Le même rôle doit, bien entendu, être rempli par les élus locaux. À cet égard, il convient de mieux définir le rôle des correspondants locaux de la défense et de renforcer leur formation, en particulier par les institutions de formation telles que l'IHEDN ou l'INHES.

Dans le même esprit, je suggère une meilleure mobilisation des associations d'officiers et sous-officiers de réserve, ainsi que des professionnels des armées revenus à la vie civile mais qui, par leur expérience, peuvent être également des cadres de la défense civile, aux missions multiples sur le territoire.

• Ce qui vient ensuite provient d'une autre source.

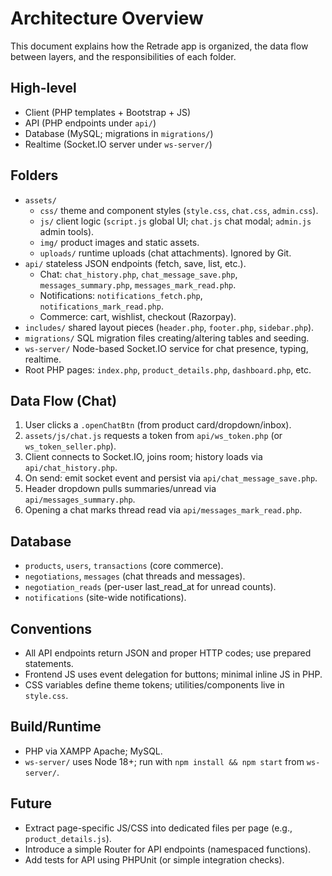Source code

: # Architecture Overview

This document explains how the Retrade app is organized, the data flow between layers, and the responsibilities of each folder.

## High-level
- Client (PHP templates + Bootstrap + JS)
- API (PHP endpoints under `api/`)
- Database (MySQL; migrations in `migrations/`)
- Realtime (Socket.IO server under `ws-server/`)

## Folders
- `assets/`
  - `css/` theme and component styles (`style.css`, `chat.css`, `admin.css`).
  - `js/` client logic (`script.js` global UI; `chat.js` chat modal; `admin.js` admin tools).
  - `img/` product images and static assets.
  - `uploads/` runtime uploads (chat attachments). Ignored by Git.
- `api/` stateless JSON endpoints (fetch, save, list, etc.).
  - Chat: `chat_history.php`, `chat_message_save.php`, `messages_summary.php`, `messages_mark_read.php`.
  - Notifications: `notifications_fetch.php`, `notifications_mark_read.php`.
  - Commerce: cart, wishlist, checkout (Razorpay).
- `includes/` shared layout pieces (`header.php`, `footer.php`, `sidebar.php`).
- `migrations/` SQL migration files creating/altering tables and seeding.
- `ws-server/` Node-based Socket.IO service for chat presence, typing, realtime.
- Root PHP pages: `index.php`, `product_details.php`, `dashboard.php`, etc.

## Data Flow (Chat)
1. User clicks a `.openChatBtn` (from product card/dropdown/inbox).
2. `assets/js/chat.js` requests a token from `api/ws_token.php` (or `ws_token_seller.php`).
3. Client connects to Socket.IO, joins room; history loads via `api/chat_history.php`.
4. On send: emit socket event and persist via `api/chat_message_save.php`.
5. Header dropdown pulls summaries/unread via `api/messages_summary.php`.
6. Opening a chat marks thread read via `api/messages_mark_read.php`.

## Database
- `products`, `users`, `transactions` (core commerce).
- `negotiations`, `messages` (chat threads and messages).
- `negotiation_reads` (per-user last_read_at for unread counts).
- `notifications` (site-wide notifications).

## Conventions
- All API endpoints return JSON and proper HTTP codes; use prepared statements.
- Frontend JS uses event delegation for buttons; minimal inline JS in PHP.
- CSS variables define theme tokens; utilities/components live in `style.css`.

## Build/Runtime
- PHP via XAMPP Apache; MySQL.
- `ws-server/` uses Node 18+; run with `npm install && npm start` from `ws-server/`.

## Future
- Extract page-specific JS/CSS into dedicated files per page (e.g., `product_details.js`).
- Introduce a simple Router for API endpoints (namespaced functions).
- Add tests for API using PHPUnit (or simple integration checks).
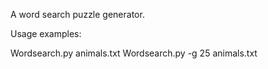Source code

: A word search puzzle generator.

Usage examples:

Wordsearch.py animals.txt
Wordsearch.py -g 25 animals.txt
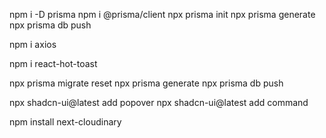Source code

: npm i -D prisma
npm i @prisma/client
npx prisma init
npx prisma generate
npx prisma db push

npm i axios

npm i react-hot-toast

npx prisma migrate reset
npx prisma generate
npx prisma db push

npx shadcn-ui@latest add popover
npx shadcn-ui@latest add command

npm install next-cloudinary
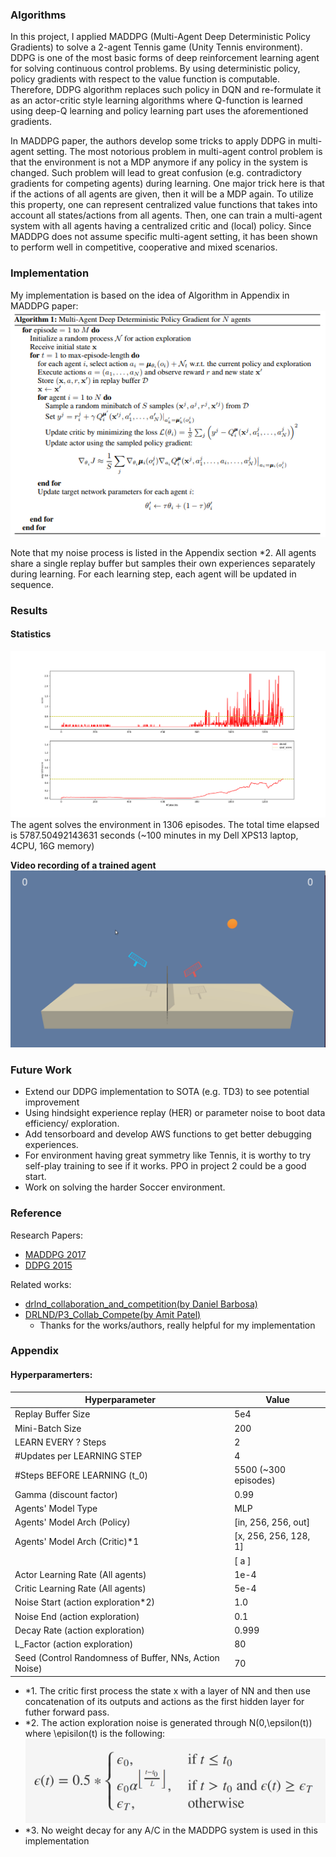 [image1]: ./data/noise_process.png
[image2]: ./data/alg_maddpg.png
[image3]: ./data/maddpg_report_result.png
[anime1]: ./data/maddpg_demo.gif

### **Algorithms**
In this project, I applied MADDPG (Multi-Agent Deep Deterministic Policy Gradients) to solve a 2-agent Tennis game (Unity Tennis environment). 
DDPG is one of the most basic forms of deep reinforcement learning agent for solving continuous control problems. By using deterministic policy, policy gradients with respect to 
the value function is computable. Therefore, DDPG algorithm replaces such policy in DQN and re-formulate it as an actor-critic style learning algorithms where 
Q-function is learned using deep-Q learning and policy learning part uses the aforementioned gradients. 

In MADDPG paper, the authors develop some tricks to apply DDPG in multi-agent setting. The most notorious problem in multi-agent control problem is that
the environment is not a MDP anymore if any policy in the system is changed. Such problem will lead to great confusion (e.g. contradictory gradients for competing agents) during learning.
One major trick here is that if the actions of all agents are given, then it will be a MDP again. 
To utilize this property, one can represent centralized value functions that takes into account all states/actions from all agents.
Then, one can train a multi-agent system with all agents having a centralized critic and (local) policy. Since MADDPG does not assume specific multi-agent setting, it has been shown
to perform well in competitive, cooperative and mixed scenarios. 
   


### **Implementation**
My implementation is based on the idea of Algorithm in Appendix in MADDPG paper: ![Algorithm 1][image2]



Note that my noise process is listed in the Appendix section *2. All agents share a single replay buffer but samples their own experiences separately during learning.
For each learning step, each agent will be updated in sequence. 


### **Results**  

#### **Statistics**

![Figure1][image3]
The agent solves the environment in 1306 episodes. The total time elapsed is 5787.50492143631 seconds (~100 minutes in my Dell XPS13 laptop, 4CPU, 16G memory)

**Video recording of a trained agent**
![trained agent][anime1]

### **Future Work**
- Extend our DDPG implementation to SOTA (e.g. TD3) to see potential improvement 
- Using hindsight experience replay (HER) or parameter noise to boot data efficiency/ exploration.
- Add tensorboard and develop AWS functions to get better debugging experiences. 
- For environment having great symmetry like Tennis, it is worthy to try self-play training to see if it works. PPO in project 2 could be a good start.
- Work on solving the harder Soccer environment. 


### **Reference**
Research Papers:
- [MADDPG 2017](https://arxiv.org/pdf/1706.02275)
- [DDPG 2015](https://arxiv.org/abs/1509.02971)

Related works:
- [drlnd_collaboration_and_competition(by Daniel Barbosa)](https://github.com/danielnbarbosa/drlnd_collaboration_and_competition) 
- [DRLND/P3_Collab_Compete(by Amit Patel)](https://github.com/gtg162y/DRLND/tree/master/P3_Collab_Compete)
    - Thanks for the works/authors, really helpful for my implementation



### **Appendix** 
#### Hyperparamerters:
| Hyperparameter                      | Value |
| ----------------------------------- | ----- |
| Replay Buffer Size                  | 5e4   |
| Mini-Batch Size                     | 200   |
| LEARN EVERY ? Steps                 | 2     |
| #Updates per LEARNING STEP          | 4     |
| #Steps BEFORE LEARNING (t_0)             | 5500 (~300 episodes) |
| Gamma (discount factor)             | 0.99  |
| Agents' Model Type                  | MLP  |
| Agents' Model Arch (Policy)           | [in, 256, 256, out] |
| Agents' Model Arch (Critic)*1         | [x, 256, 256, 128, 1] |
|                                       | [    a              ] |
| Actor Learning Rate (All agents)      | 1e-4 |
| Critic Learning Rate (All agents)     | 5e-4 |
| Noise Start (action exploration*2)      | 1.0  |
| Noise End   (action exploration)      | 0.1  |
| Decay Rate   (action exploration)     | 0.999 |
| L_Factor    (action exploration)      | 80 |
| Seed (Control Randomness of Buffer, NNs, Action Noise) | 70 |


- *1. The critic first process the state x with a layer of NN and then use concatenation of its outputs and actions as the first hidden layer for futher forward pass.
- *2. The action exploration noise is generated through N(0,\epsilon(t)) where \episilon(t) is the following:
![Equation1][image1]
- *3. No weight decay for any A/C in the MADDPG system is used in this implementation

Je propose, parce que cela me semble indispensable, de créer un organisme qui, placé au côté du Conseil de défense et de sécurité nationale, rassemblerait l'ensemble de ces acteurs aujourd'hui disséminés. Sa vocation serait de faire vivre l'esprit de défense, en assurant dans toute la société la diffusion de l'information, la formation et la mobilisation des citoyens, particulièrement en cas de crise.

« Avoir la conscience de ce qui a été accompli dans le passé, vouloir agir pour l'avenir au service de la nation », telle était, pour Renan, la définition de l'unité de la nation. Réunir le pays autour de sa sécurité et de sa défense, adhérer aux raisons et aux moyens de celles-ci, tel est le but du Livre blanc.

Ces deux propositions se rejoignent et se renforcent mutuellement. L'unité de la nation est indispensable à l'esprit de défense, et le développement de l'esprit de défense renforcera l'unité de la nation. (Applaudissements sur les bancs du groupe de l'Union pour un mouvement populaire.)